Harrod smiled. “Of course.” According to records of the prior Exodates, collaborative use of an Ark was rare. Agreement arose on the matter only when the ship was needed as a garbage scow, to haul the latest batch of undesirables to a still further refuse heap in the stars. And, being the product of that long string of genetic disposal missions, being repeatedly orphaned by gulfs of time and space and strife, the Houses had forgotten their own roots, their true home world. Which, Harrod conjectured, was probably the first and last place that humans had known stability, acceptance, unity with their fellows.
Ackley had his palmtop computer out. “So, what are we looking for?” He stared up at the six immense thrust bells, arranged in three pods of two engines each.
“Micrometeoroid damage to the bells and their housing—an easy task, compared to our internal surveys of them.”
“Where we will be assessing …?”
“Primarily, the condition of the laser ignition chambers. We must anticipate complete rebuilds of half the systems, and major maintenance upon all the rest.”
“Even though they’ve been stored in a bath of inert gases?”
Harrod glanced at the younger man. “Three hundred fifty years is a very long time.”

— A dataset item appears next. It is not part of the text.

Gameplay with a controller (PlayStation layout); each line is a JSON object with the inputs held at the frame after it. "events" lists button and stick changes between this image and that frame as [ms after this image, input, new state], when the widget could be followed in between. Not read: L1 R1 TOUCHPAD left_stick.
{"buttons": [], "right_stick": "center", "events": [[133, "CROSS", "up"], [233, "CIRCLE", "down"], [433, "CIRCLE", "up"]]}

Ackley shrugged. “What else?”
“The mothballing manifest indicates that several cartridges of the deuterium ignition cells—the hohlraums—were stored along with the engines, to provide examples for later reproduction. We will need to be very careful handling the hohlraums: it is unlikely we could produce enough in time without exact models to copy.”
As they moved past the vaguely spheroid ignition chambers capping each of the thrust bells, they passed a black plate, transfixed by the keel of the ship. Ackley stared at it. “That shielding seems to be very light.”